◆ GIVEN REQUEST 1
From the chorizo passage below, list every quality that the writer says they can control by making their own chorizo.
◆ GIVEN REQUEST 2
In the chorizo passage below, copy the text word for word between "El Mexicano! That's" and "from a pig).", inclusive.

◆ SOURCE PASSAGE
El Mexicano! That's the one! Mmm, salivary glands. Mine wasn't quite as bad as what you described with the stringy bits and the saliva taste. But I got the beef chorizo, so maybe that made a difference (although I don't know why cow salivary glands and lymph nodes would taste so much better than those from a pig).
I actually just cooked the rest of it into some lentils (drained off a bit of the fat, first) and it turned out delicious. Not something I would buy again, and not something I would use the way I usually use chorizo, but not the disaster I first thought when I put it in the pan and it melted into salivary gland sludge.
The only commercial one I buy is Hormel. I tend to make my own, as it is so easy and I can control the flavor and the fat content, as well as the grind. I use the recipe from Kutas' Great Sausage Recipes and Meat Curing. I use twice the spice he recommends, though, I usually use meat from the "almost expired" section, but no offal. When we are in Mexico, I tend to buy the store brand, often not in casings, behind the meat counter.

◆ RECORDS
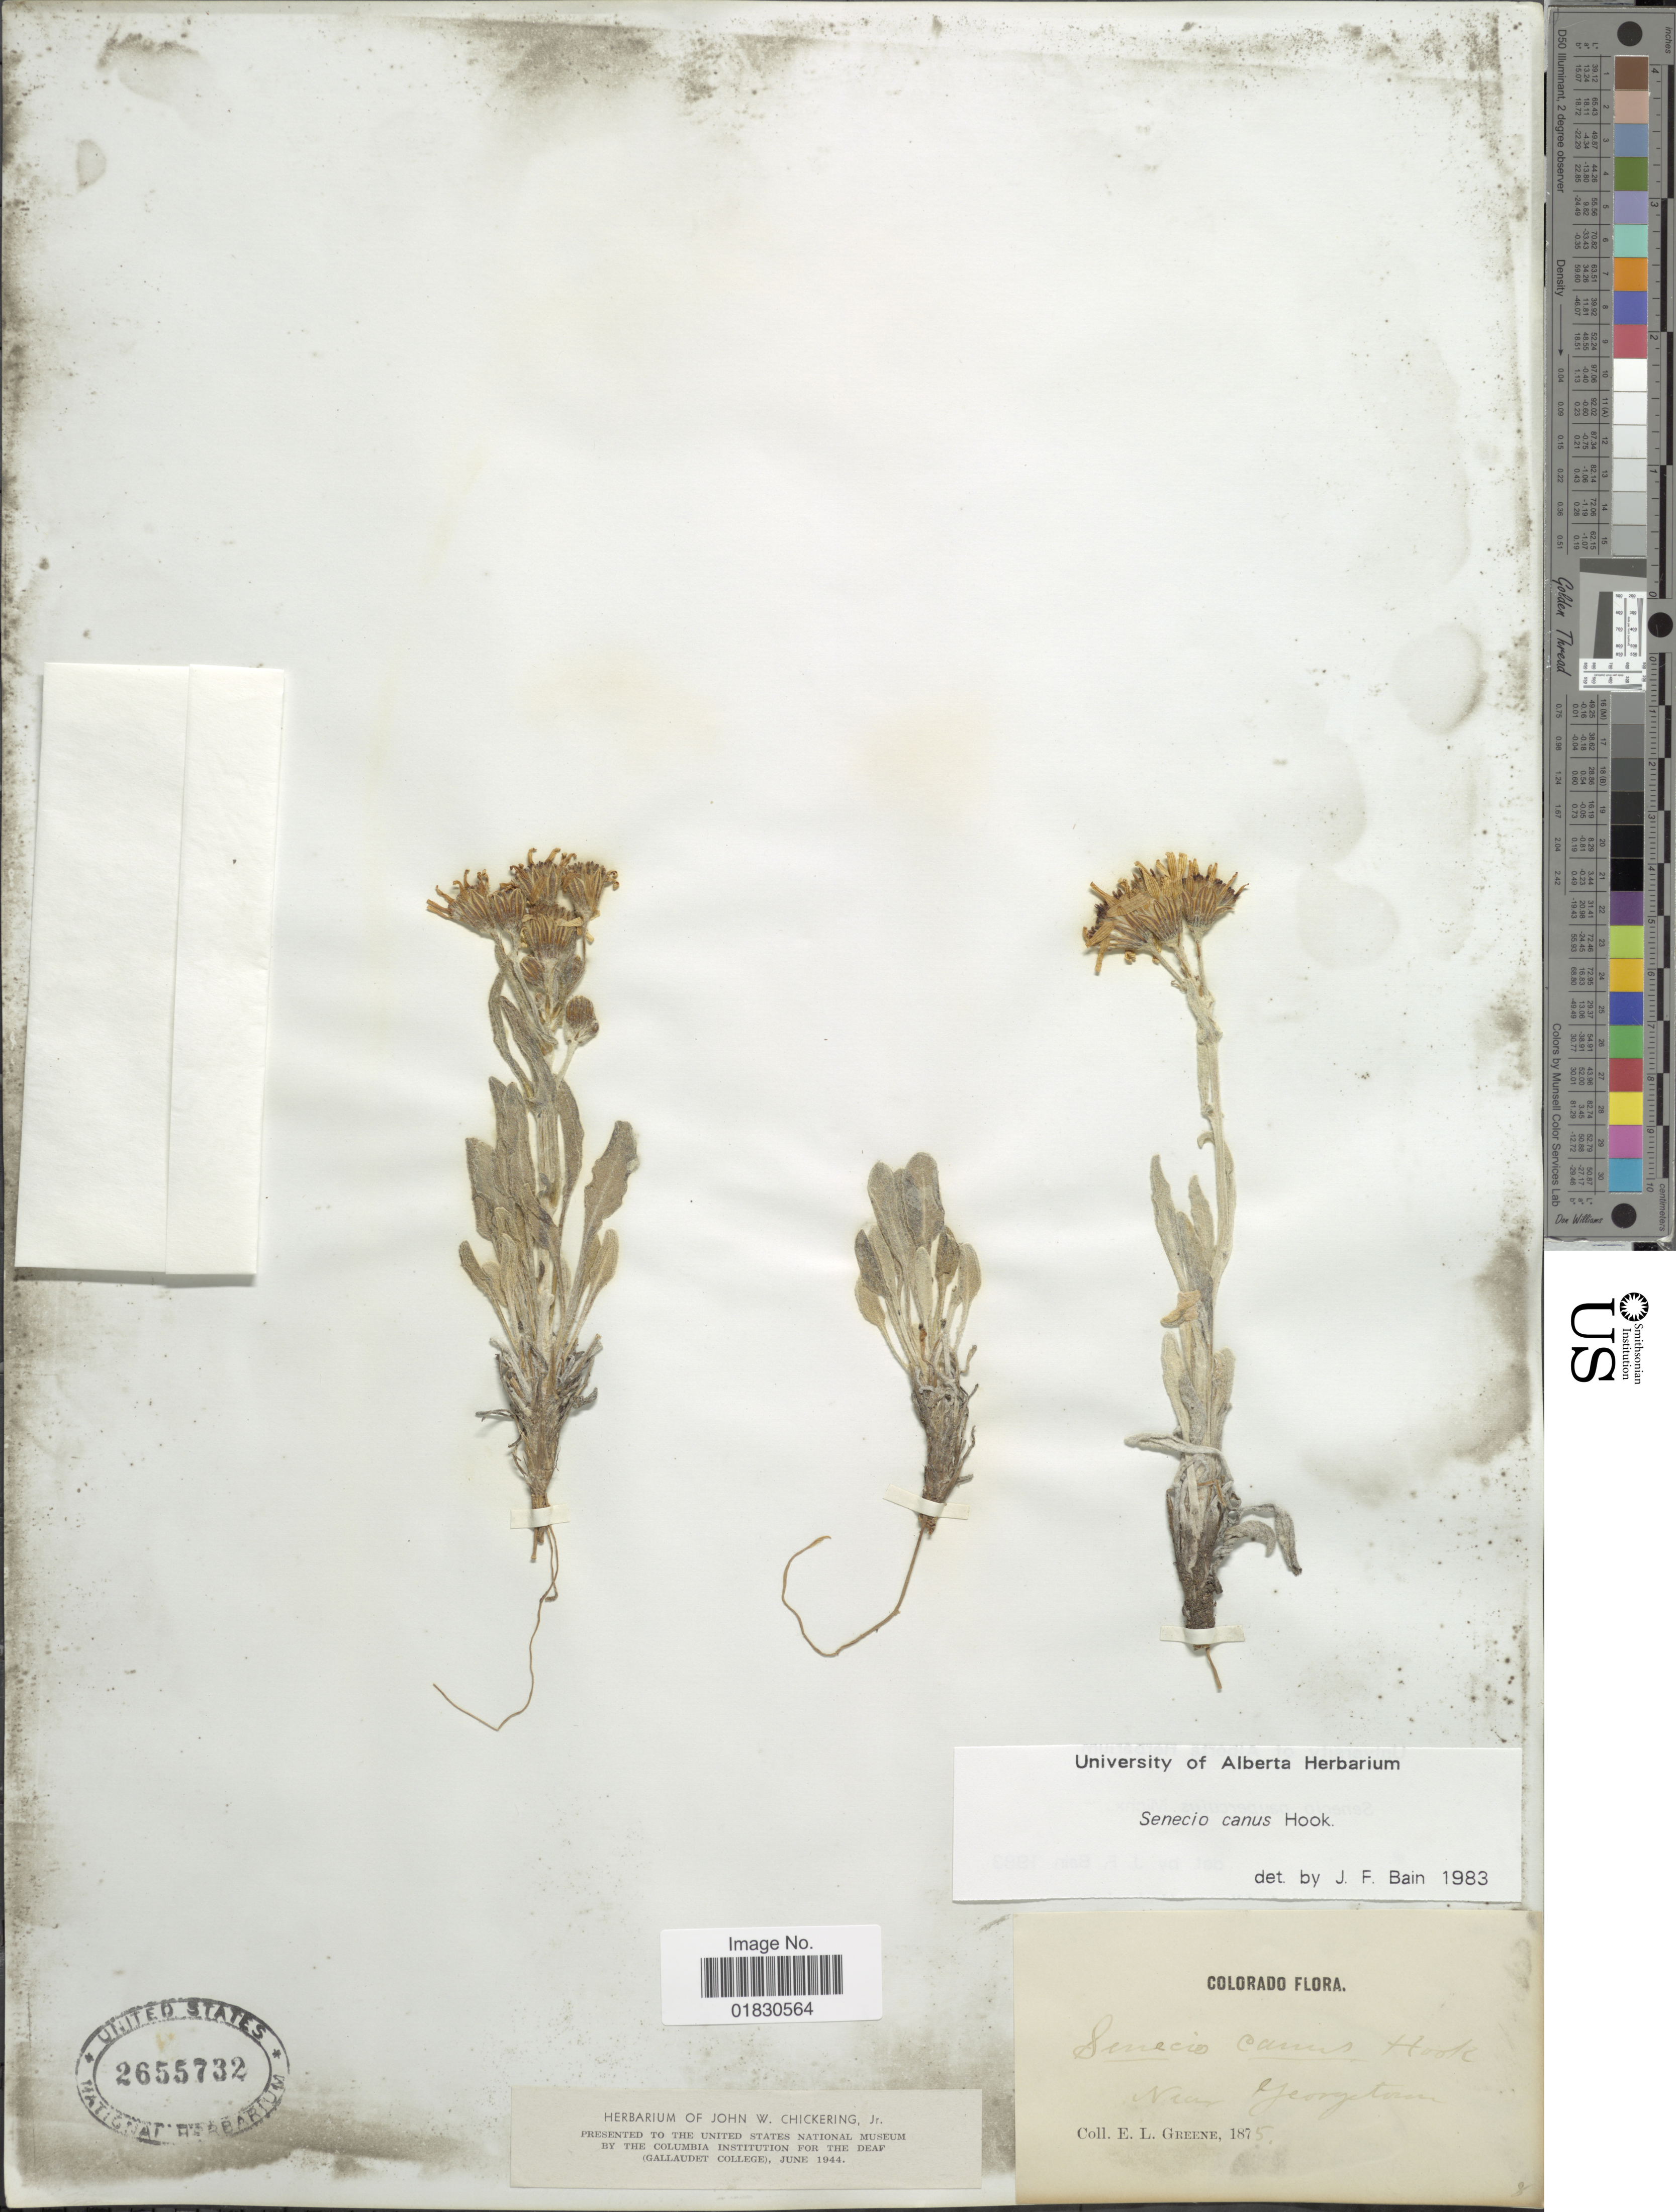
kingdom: Plantae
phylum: Tracheophyta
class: Magnoliopsida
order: Asterales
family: Asteraceae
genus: Packera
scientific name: Packera cana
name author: (Hook.) W.A. Weber & Á. Löve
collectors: E. L. Greene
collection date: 1875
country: United States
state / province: Colorado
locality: Near Georgetown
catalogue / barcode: US 2655732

◆ EXERCISE RESPONSE 1
- flavor
- fat content
- grind

◆ EXERCISE RESPONSE 2
El Mexicano! That's the one! Mmm, salivary glands. Mine wasn't quite as bad as what you described with the stringy bits and the saliva taste. But I got the beef chorizo, so maybe that made a difference (although I don't know why cow salivary glands and lymph nodes would taste so much better than those from a pig).